In June 2011, the FASB issued ASU No. 2011-05, Presentation of Comprehensive Income, to amend FASB ASC Topic 220, Comprehensive Income. The amendments in this update eliminate the option to present components of other comprehensive income as part of the statement of changes in stockholders’ equity and will require them to be presented either in a single continuous statement of comprehensive income or in two separate but consecutive statements. The single statement format would include the traditional income statement and the components and total other comprehensive income as well as total comprehensive income. In the two statement approach, the first statement would be the traditional income statement which would immediately be followed by a separate statement which includes the components of other comprehensive income, total other comprehensive income and total comprehensive income. The amendments in this update were effective for the first interim or annual period beginning after December 15, 2011. Adoption of this update did not have a material impact on the Company’s financial position or results of operations.
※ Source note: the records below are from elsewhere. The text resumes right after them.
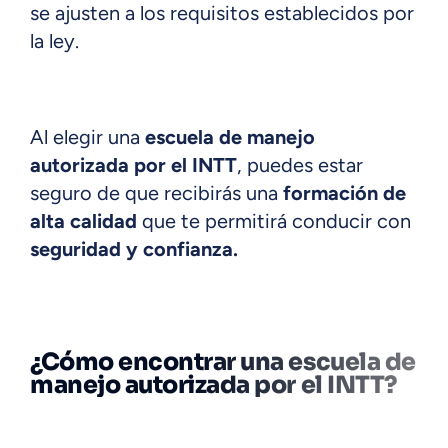
se ajusten a los requisitos establecidos por
la ley.
Al elegir una
escuela de manejo
autorizada por el INTT
, puedes estar
seguro de que recibirás una
formación de
alta calidad
que te permitirá conducir con
seguridad y confianza.
¿Cómo encontrar una escuela de
manejo autorizada por el INTT?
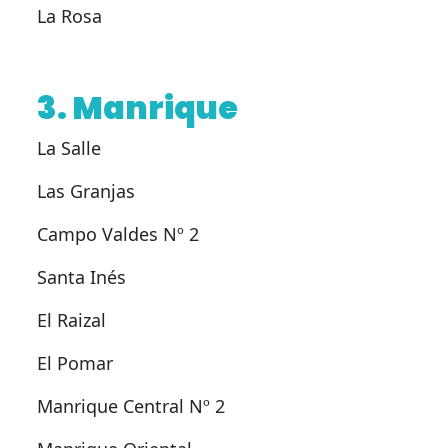
La Rosa
3. Manrique
La Salle
Las Granjas
Campo Valdes Nº 2
Santa Inés
El Raizal
El Pomar
Manrique Central Nº 2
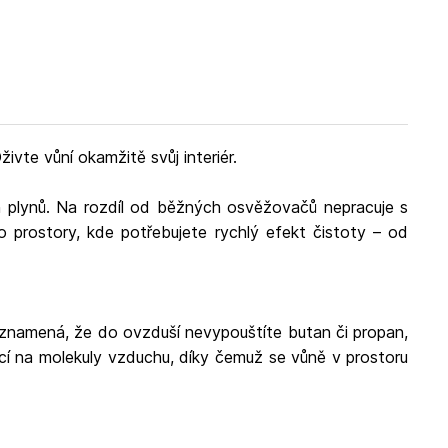
ercandles.com/
vte vůní okamžitě svůj interiér.
ch plynů. Na rozdíl od běžných osvěžovačů nepracuje s
o prostory, kde potřebujete rychlý efekt čistoty – od
 znamená, že do ovzduší nevypouštíte butan či propan,
í na molekuly vzduchu, díky čemuž se vůně v prostoru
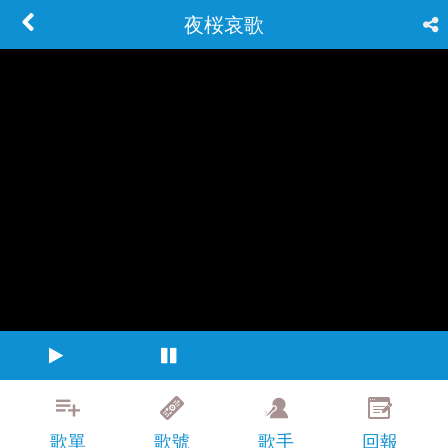
夜桜哀歌
歌單
歌號
歌手
回報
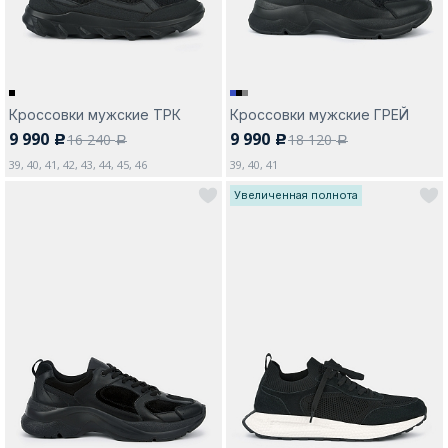
Кроссовки мужские ТРК
Кроссовки мужские ГРЕЙ
9 990
9 990
16 240
18 120
c
c
a
a
39, 40, 41, 42, 43, 44, 45, 46
39, 40, 41
Увеличенная полнота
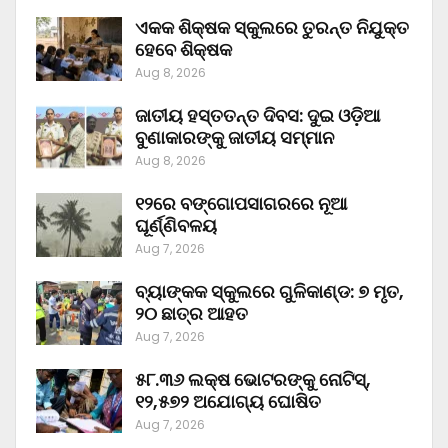
ଏକକ ଶିକ୍ଷକ ସ୍କୁଲରେ ତୁରନ୍ତ ନିଯୁକ୍ତ
ହେବେ ଶିକ୍ଷକ
Aug 8, 2026
ଜାତୀୟ ହସ୍ତତନ୍ତ ଦିବସ: ଦୁଇ ଓଡ଼ିଆ
ବୁଣାକାରଙ୍କୁ ଜାତୀୟ ସମ୍ମାନ
Aug 8, 2026
୧୨ରେ ବଙ୍ଗୋପସାଗରରେ ନୂଆ
ଘୂର୍ଣ୍ଣିବଳୟ
Aug 7, 2026
ବ୍ୟାଙ୍କକ ସ୍କୁଲରେ ଗୁଳିକାଣ୍ଡ: ୭ ମୃତ,
୨୦ ଛାତ୍ର ଆହତ
Aug 7, 2026
୫୮.୩୬ ଲକ୍ଷ ଭୋଟରଙ୍କୁ ନୋଟିସ୍‌,
୧୨,୫୭୨ ଅଯୋଗ୍ୟ ଘୋଷିତ
Aug 7, 2026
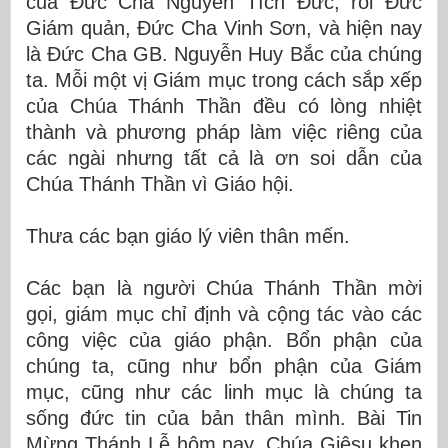
của Đức Cha Nguyễn Tích Đức, rồi Đức
Giám quản, Đức Cha Vinh Sơn, và hiện nay
là Đức Cha GB. Nguyễn Huy Bắc của chúng
ta. Mỗi một vị Giám mục trong cách sắp xếp
của Chúa Thánh Thần đều có lòng nhiệt
thành và phương pháp làm việc riêng của
các ngài nhưng tất cả là ơn soi dẫn của
Chúa Thánh Thần vì Giáo hội.
Thưa các bạn giáo lý viên thân mến.
Các bạn là người Chúa Thánh Thần mời
gọi, giám mục chỉ định và cộng tác vào các
công việc của giáo phận. Bổn phận của
chúng ta, cũng như bổn phận của Giám
mục, cũng như các linh mục là chúng ta
sống đức tin của bản thân mình. Bài Tin
Mừng Thánh Lễ hôm nay, Chúa Giêsu khen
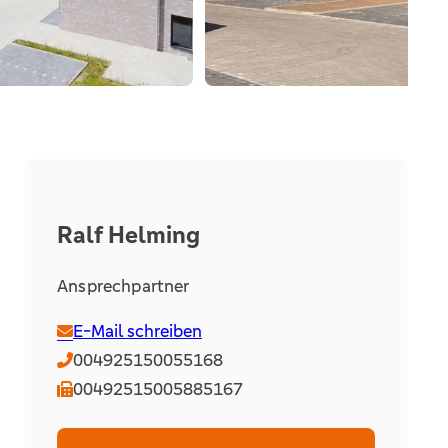
Ralf Helming
Ansprechpartner
E-Mail schreiben
004925150055168
00492515005885167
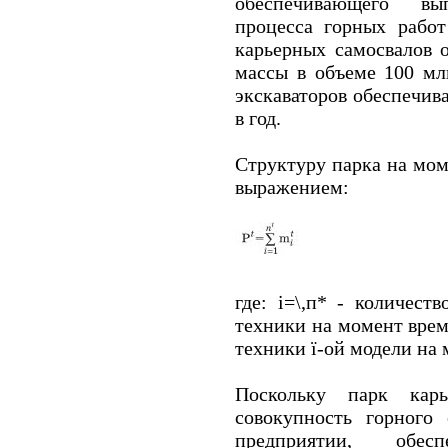
обеспечивающего вы
процесса горных работ
карьерных самосвалов 
массы в объеме 100 мл
экскаваторов обеспечив
в год.
Структуру парка на мо
выражением:
где: і=\,п* - количест
техники на момент врем
техники ї-ой модели на 
Поскольку парк карь
совокупность горного
предприятии, обес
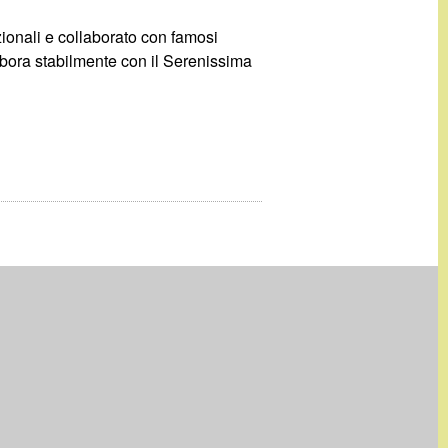
zionali e collaborato con famosi
labora stabilmente con il Serenissima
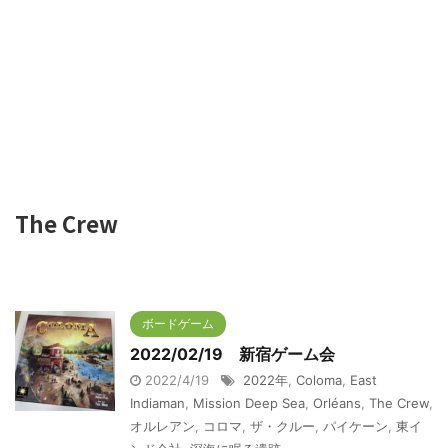
The Crew
ボードゲーム
2022/02/19 新宿ゲーム会
2022/4/19
2022年
,
Coloma
,
East
Indiaman
,
Mission Deep Sea
,
Orléans
,
The Crew
,
オルレアン
,
コロマ
,
ザ・クルー
,
パイケーン
,
東イ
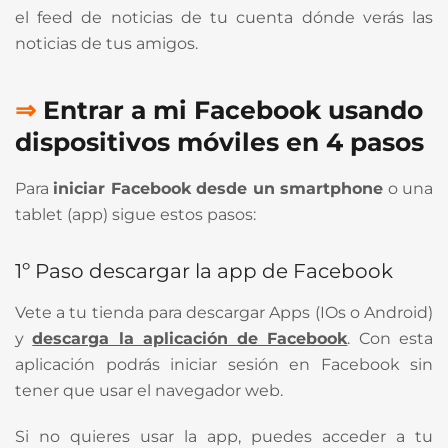
el feed de noticias de tu cuenta dónde verás las
noticias de tus amigos.
⇒
Entrar a mi Facebook usando
dispositivos móviles en 4 pasos
Para
iniciar Facebook desde un smartphone
o una
tablet (app) sigue estos pasos:
1º Paso descargar la app de Facebook
Vete a tu tienda para descargar Apps (IOs o Android)
y
descarga la aplicación de Facebook
. Con esta
aplicación podrás iniciar sesión en Facebook sin
tener que usar el navegador web.
Si no quieres usar la app, puedes acceder a tu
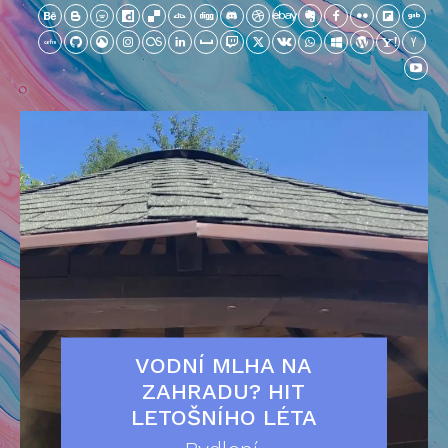
VODNÍ MLHA NA
ZAHRADU? HIT
LETOŠNÍHO LÉTA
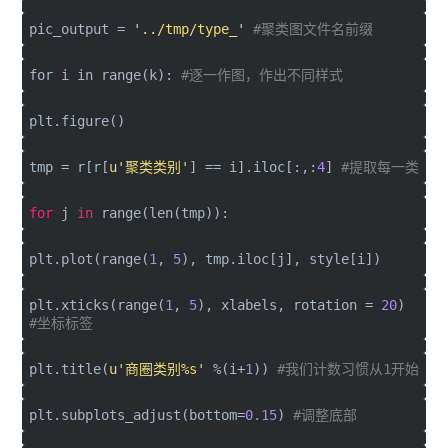
pic_output =
'../tmp/type_'
#聚类图文件名前缀
for
i
in
range(k):
#逐一作图，作出不同样式
plt.figure()
tmp = r[r[
u'聚类类别'
] == i].iloc[:,:
4
]
#提取每一类
for
j
in
range(len(tmp)):
plt.plot(range(
1
,
5
), tmp.iloc[j], style[i])
plt.xticks(range(
1
,
5
), xlabels, rotation =
20
)
#坐标标签
plt.title(
u'商圈类别%s'
%(i+
1
))
#我们计数习惯从1开始
plt.subplots_adjust(bottom=
0.15
)
#调整底部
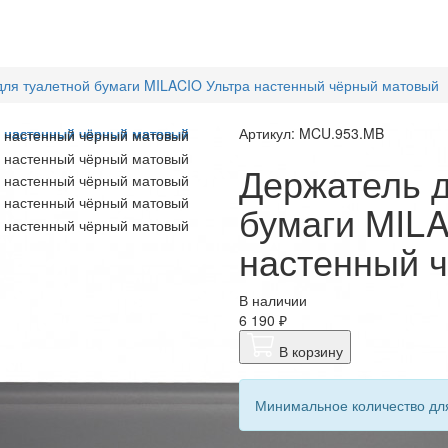
для туалетной бумаги MILACIO Ультра настенный чёрный матовый
Артикул: MCU.953.MB
Держатель д
бумаги MILA
настенный 
В наличии
6 190 ₽
В корзину
Минимальное количество для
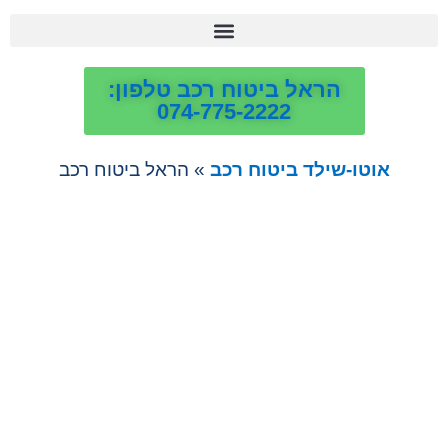
הראל ביטוח רכב טלפון:
074-775-2222
אוטו-שילד ביטוח רכב
»
הראל ביטוח רכב
הראל ביטוח רכב
מגוון מסלולים לביטוח רכב מקיף מורחב
או צד שלישי, ביטוח לרכב חשמלי,
נהגים צעירים ועוד באמצעות אוטו-שילד
ביטוח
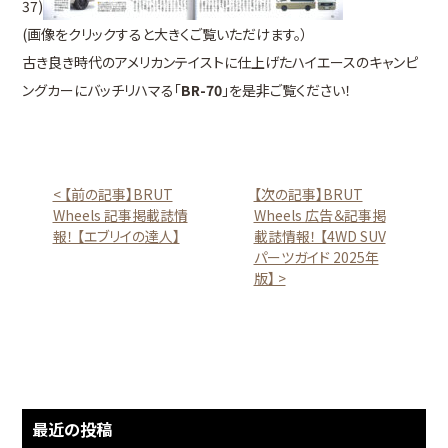
37)
(画像をクリックすると大きくご覧いただけます。）
古き良き時代のアメリカンテイストに仕上げたハイエースのキャンピ
ングカーにバッチリハマる「
BR-70
」を是非ご覧ください！
< 【前の記事】BRUT
【次の記事】BRUT
Wheels 記事掲載誌情
Wheels 広告＆記事掲
報！ 【エブリイの達人】
載誌情報！ 【4WD SUV
パーツガイド 2025年
版】 >
最近の投稿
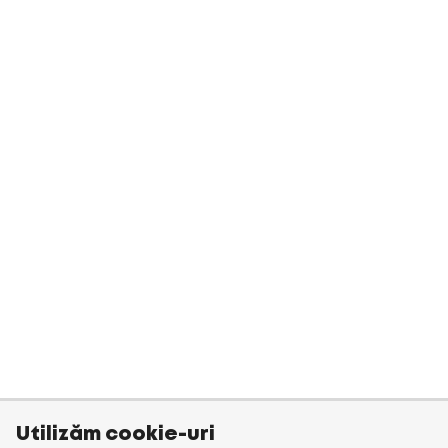
Utilizăm cookie-uri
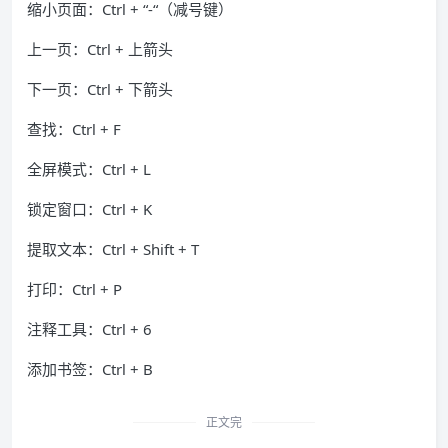
缩小页面：Ctrl + “-“（减号键）
上一页：Ctrl + 上箭头
下一页：Ctrl + 下箭头
查找：Ctrl + F
全屏模式：Ctrl + L
锁定窗口：Ctrl + K
提取文本：Ctrl + Shift + T
打印：Ctrl + P
注释工具：Ctrl + 6
添加书签：Ctrl + B
正文完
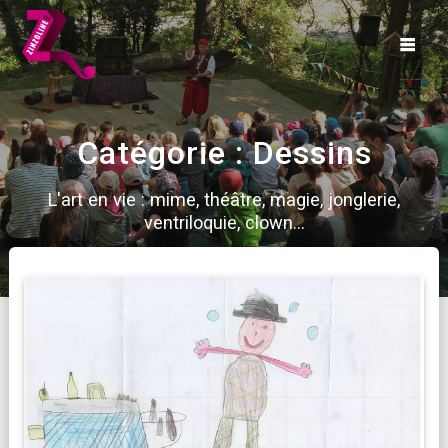
Skip
to
content
Catégorie :
Dessins
L'art en vie : mime, théâtre, magie, jonglerie,
ventriloquie, clown...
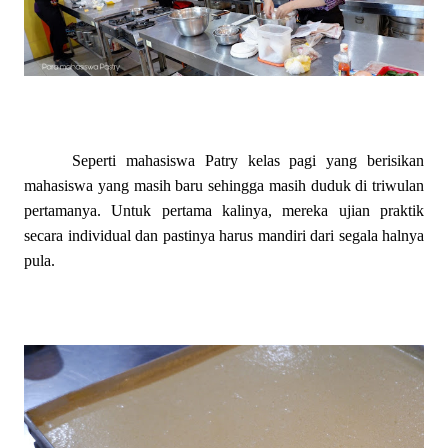
Seperti mahasiswa Patry kelas pagi yang berisikan
mahasiswa yang masih baru sehingga masih duduk di triwulan
pertamanya. Untuk pertama kalinya, mereka ujian praktik
secara individual dan pastinya harus mandiri dari segala halnya
pula.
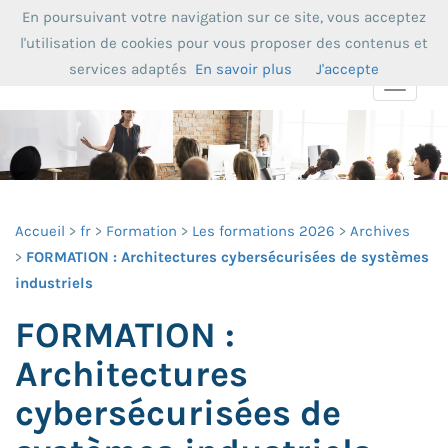
En poursuivant votre navigation sur ce site, vous acceptez
l'utilisation de cookies pour vous proposer des contenus et
services adaptés
En savoir plus
J'accepte
Toggle
navigat
Accueil
fr
Formation
Les formations 2026
Archives
FORMATION : Architectures cybersécurisées de systèmes
industriels
FORMATION :
Architectures
cybersécurisées de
In May 2011, the FASB issued ASU 2011-04, Amendments to Achieve Common Fair Value Measurement and Disclosure Requirements in U.S. GAAP and IFRSs, to amend ASC Topic 820, Fair Value Measurement. The amendments in this update result in common fair value measurement and disclosure requirements in GAAP and IFRS. Some of the amendments clarify the application of existing fair value measurement requirements and others change a particular principle or requirement for measuring fair value or for disclosing information about fair value measurements. Many of the previous fair value requirements are not changed by this standard. The amendments in this update were effective during interim and annual periods beginning after December 15, 2011. Adoption of this update did not have a material impact on the Company’s financial position or results of operations.